In patients with other endocrine or nonendocrine systemic diseases, PRL levels are usually <100 ng/mL [1, 7, 25]. However, marked hyperprolactinemia (PRL levels as high as 2,000 ng/mL) has already been reported in patients with chronic renal failure taking medications that increase PRL levels [104]. Among 78 patients with primary hypothyroidism evaluated in the Brazilian Multicenter Study on Hyperprolactinemia (BMSH), PRL levels range was 30–253 ng/mL (mean, 74.6 ± 42.4; <100 ng/mL in 87%) [25].

Although PRL elevation is usually mild (25–100 ng/mL) in cases of drug-induced hyperprolactinemia, it is also highly variable. Among 180 cases enrolled in the BMSH, PRL levels ranged from 28 to 380 ng/mL (<100 ng/mL in 64%; ≥250 ng/mL in 5%) [25]. PRL levels ≥250 ng/mL have more often been reported with classical antipsychotics and risperidone, reaching, in different series, values as high as 320 ng/mL [105], 350 ng/mL [106], or 380 ng/mL [25] in different studies. Interestingly, very high PRL levels (720 and 712 ng/mL) have recently been reported in a young woman with a pituitary microadenoma who was treated with domperidone for 3 months. Following domperidone discontinuation, PRL levels fell to the normal range [107].

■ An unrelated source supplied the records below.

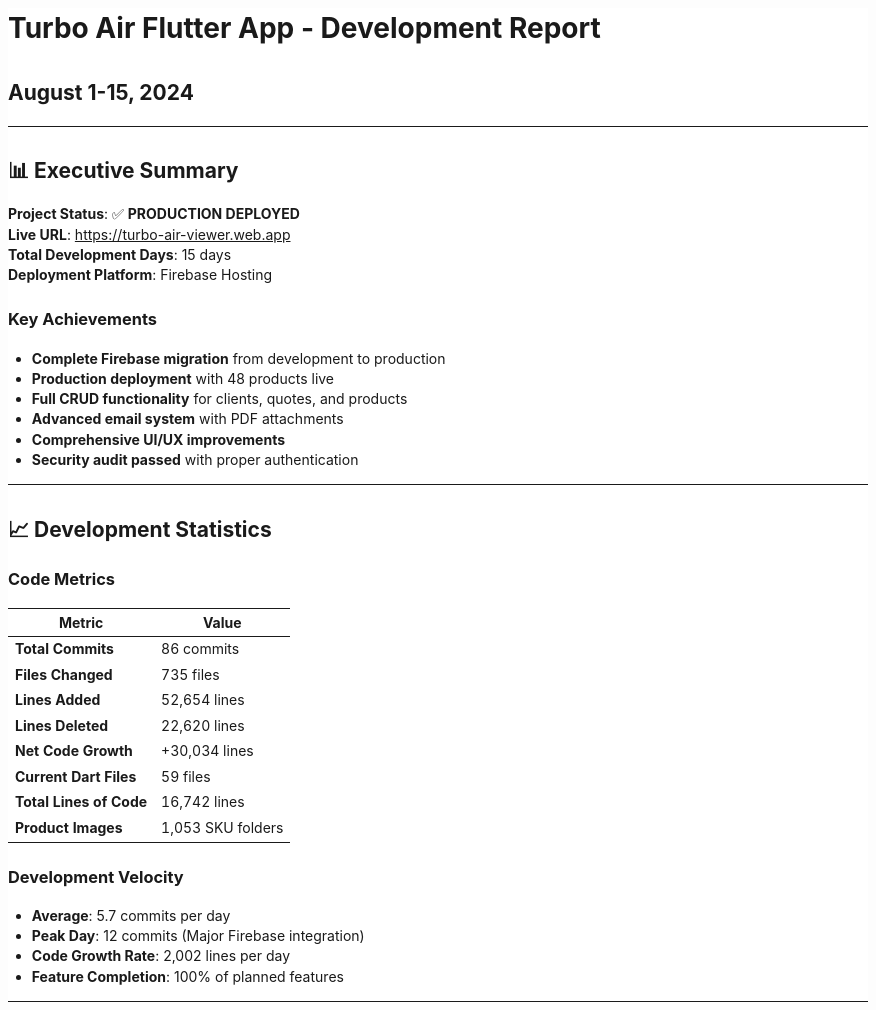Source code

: # Turbo Air Flutter App - Development Report
## August 1-15, 2024

---

## 📊 Executive Summary

**Project Status**: ✅ **PRODUCTION DEPLOYED**  
**Live URL**: https://turbo-air-viewer.web.app  
**Total Development Days**: 15 days  
**Deployment Platform**: Firebase Hosting  

### Key Achievements
- **Complete Firebase migration** from development to production
- **Production deployment** with 48 products live
- **Full CRUD functionality** for clients, quotes, and products
- **Advanced email system** with PDF attachments
- **Comprehensive UI/UX improvements**
- **Security audit passed** with proper authentication

---

## 📈 Development Statistics

### Code Metrics
| Metric | Value |
|--------|-------|
| **Total Commits** | 86 commits |
| **Files Changed** | 735 files |
| **Lines Added** | 52,654 lines |
| **Lines Deleted** | 22,620 lines |
| **Net Code Growth** | +30,034 lines |
| **Current Dart Files** | 59 files |
| **Total Lines of Code** | 16,742 lines |
| **Product Images** | 1,053 SKU folders |

### Development Velocity
- **Average**: 5.7 commits per day
- **Peak Day**: 12 commits (Major Firebase integration)
- **Code Growth Rate**: 2,002 lines per day
- **Feature Completion**: 100% of planned features

---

In most patients with macroprolactinemia, PRL levels are <100 ng/mL, but they are highly variable, ranging from 20 to 663 µg/L (<100 µg/L in ∼91% of cases) in a French study [76]. In our series of 120 macroprolactinemic subjects, PRL level ranged between 32.5 and 523 ng/mL (<100 ng/mL in 75%) [84]. Three patients presented with PRL >500 ng/mL, but they all concomitantly had monomeric hyperprolactinemia [84].

In most studies, PRL levels were found to be lower in macroprolactinemic patients than in those with monomeric hyperprolactinemia, but there was a great overlap between groups [69, 70, 74, 82, 83].

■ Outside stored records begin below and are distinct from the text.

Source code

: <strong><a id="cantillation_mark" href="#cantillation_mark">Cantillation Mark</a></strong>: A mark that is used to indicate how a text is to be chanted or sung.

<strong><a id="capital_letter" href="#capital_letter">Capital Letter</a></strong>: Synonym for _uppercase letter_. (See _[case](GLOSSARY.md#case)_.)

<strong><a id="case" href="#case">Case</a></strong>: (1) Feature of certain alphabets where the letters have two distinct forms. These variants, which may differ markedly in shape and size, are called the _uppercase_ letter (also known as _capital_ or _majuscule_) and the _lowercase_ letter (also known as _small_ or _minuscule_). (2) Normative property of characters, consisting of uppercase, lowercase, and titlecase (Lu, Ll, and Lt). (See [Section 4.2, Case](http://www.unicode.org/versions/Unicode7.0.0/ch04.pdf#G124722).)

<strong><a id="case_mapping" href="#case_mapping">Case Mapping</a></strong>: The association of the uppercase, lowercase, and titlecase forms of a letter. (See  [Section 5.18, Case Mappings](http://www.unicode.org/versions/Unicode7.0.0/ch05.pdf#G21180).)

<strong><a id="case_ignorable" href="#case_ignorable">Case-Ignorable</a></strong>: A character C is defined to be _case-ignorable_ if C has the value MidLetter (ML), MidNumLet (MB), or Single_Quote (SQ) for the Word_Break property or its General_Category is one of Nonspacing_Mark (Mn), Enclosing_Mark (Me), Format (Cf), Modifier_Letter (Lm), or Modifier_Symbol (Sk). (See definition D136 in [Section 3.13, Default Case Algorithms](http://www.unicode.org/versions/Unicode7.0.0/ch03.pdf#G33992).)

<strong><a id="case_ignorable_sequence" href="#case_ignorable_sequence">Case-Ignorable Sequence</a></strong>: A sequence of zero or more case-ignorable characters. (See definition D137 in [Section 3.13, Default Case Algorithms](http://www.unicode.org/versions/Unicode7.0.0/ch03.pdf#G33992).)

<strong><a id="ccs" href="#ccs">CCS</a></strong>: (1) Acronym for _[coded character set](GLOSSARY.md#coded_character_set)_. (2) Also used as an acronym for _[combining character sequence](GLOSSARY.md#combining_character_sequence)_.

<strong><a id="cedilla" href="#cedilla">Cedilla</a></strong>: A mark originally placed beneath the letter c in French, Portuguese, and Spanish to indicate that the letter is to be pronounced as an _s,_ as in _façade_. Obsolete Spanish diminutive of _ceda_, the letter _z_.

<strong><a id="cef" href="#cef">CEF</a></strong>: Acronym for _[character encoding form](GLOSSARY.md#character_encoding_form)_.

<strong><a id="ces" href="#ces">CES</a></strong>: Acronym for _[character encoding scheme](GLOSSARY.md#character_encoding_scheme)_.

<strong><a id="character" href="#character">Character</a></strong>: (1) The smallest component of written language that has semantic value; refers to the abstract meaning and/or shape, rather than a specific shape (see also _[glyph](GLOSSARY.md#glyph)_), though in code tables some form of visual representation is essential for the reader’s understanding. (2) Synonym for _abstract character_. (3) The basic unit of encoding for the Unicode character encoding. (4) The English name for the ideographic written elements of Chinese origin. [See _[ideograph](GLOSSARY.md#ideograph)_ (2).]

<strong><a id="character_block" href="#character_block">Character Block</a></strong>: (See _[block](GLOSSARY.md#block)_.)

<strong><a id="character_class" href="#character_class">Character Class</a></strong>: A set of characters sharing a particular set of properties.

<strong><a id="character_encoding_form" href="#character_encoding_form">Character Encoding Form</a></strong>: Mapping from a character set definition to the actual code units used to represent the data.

The definition of the etiology of hyperprolactinemia often represents a great challenge to clinicians. A suitable diagnostic evaluation is essential for the most appropriate treatment to be performed. Macroprolactinemia currently is the third most common cause of nonphysiological hyperprolactinemia, and its screening should be considered for all asymptomatic patients and for the symptomatic ones without an obvious cause for their PRL elevation, particularly those with PRL levels up to 500 ng/dL.

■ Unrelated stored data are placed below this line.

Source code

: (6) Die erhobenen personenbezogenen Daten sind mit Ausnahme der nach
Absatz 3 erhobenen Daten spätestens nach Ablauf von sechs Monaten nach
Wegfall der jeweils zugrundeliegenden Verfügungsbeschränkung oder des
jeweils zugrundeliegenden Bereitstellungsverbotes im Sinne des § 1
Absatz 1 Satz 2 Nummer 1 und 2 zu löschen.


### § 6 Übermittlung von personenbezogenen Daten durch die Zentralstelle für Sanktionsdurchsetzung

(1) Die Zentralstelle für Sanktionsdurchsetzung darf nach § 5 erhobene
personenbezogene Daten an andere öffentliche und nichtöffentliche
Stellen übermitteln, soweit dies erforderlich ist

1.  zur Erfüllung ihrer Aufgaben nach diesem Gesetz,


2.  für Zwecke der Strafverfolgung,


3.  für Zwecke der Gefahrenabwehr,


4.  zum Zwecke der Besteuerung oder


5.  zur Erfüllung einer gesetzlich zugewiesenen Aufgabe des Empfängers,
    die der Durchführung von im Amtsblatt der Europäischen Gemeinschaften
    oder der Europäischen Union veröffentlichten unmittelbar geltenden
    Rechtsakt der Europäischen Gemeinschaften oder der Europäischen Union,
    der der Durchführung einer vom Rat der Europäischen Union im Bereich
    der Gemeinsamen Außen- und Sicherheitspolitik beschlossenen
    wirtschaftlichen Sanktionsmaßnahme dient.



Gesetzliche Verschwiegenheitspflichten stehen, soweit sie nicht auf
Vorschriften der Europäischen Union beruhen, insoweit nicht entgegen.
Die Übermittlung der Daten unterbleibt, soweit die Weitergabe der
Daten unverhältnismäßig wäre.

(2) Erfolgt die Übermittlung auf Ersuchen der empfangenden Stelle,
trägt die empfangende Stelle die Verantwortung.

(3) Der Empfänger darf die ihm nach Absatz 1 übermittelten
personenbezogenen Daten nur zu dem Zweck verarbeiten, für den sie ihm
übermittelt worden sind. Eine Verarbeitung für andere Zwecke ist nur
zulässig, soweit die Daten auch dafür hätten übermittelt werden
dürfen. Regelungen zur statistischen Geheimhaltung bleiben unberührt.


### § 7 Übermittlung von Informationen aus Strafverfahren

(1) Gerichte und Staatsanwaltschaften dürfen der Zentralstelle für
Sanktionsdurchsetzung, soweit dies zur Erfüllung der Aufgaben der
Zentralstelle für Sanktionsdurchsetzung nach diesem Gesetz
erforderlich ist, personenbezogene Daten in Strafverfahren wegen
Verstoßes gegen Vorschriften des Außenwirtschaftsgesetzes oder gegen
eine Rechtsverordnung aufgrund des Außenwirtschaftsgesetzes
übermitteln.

A proposed algorithm for the evaluation of hyperprolactinemia is illustrated in Figure 7. Before submitting patients to macroprolactin screening and pituitary MRI, one should exclude pregnancy, neurogenic hyperprolactinemia, drug-induced hyperprolactinemia, primary hypothyroidism, and renal failure. PRL levels are very useful in the differentiation between noncystic macroprolactinomas and nonfunctioning pituitary macroadenomas. However, they have limited specificity to distinguish macroprolactinomas from macroprolactinemia and drug-induced hyperprolactinemia in subjects with PRL levels up to 500 ng/mL. The search for the hook effect is mandatory for all patients with large pituitary tumors (≥3 cm) associated with PRL levels in the normal range or only mildly elevated (≤250 ng/mL). Therefore, in any patient with a pituitary macroadenoma, monomeric PRL levels >250 ng/mL virtually confirm the diagnosis of a macroprolactinoma.

The authors have no disclosures to declare.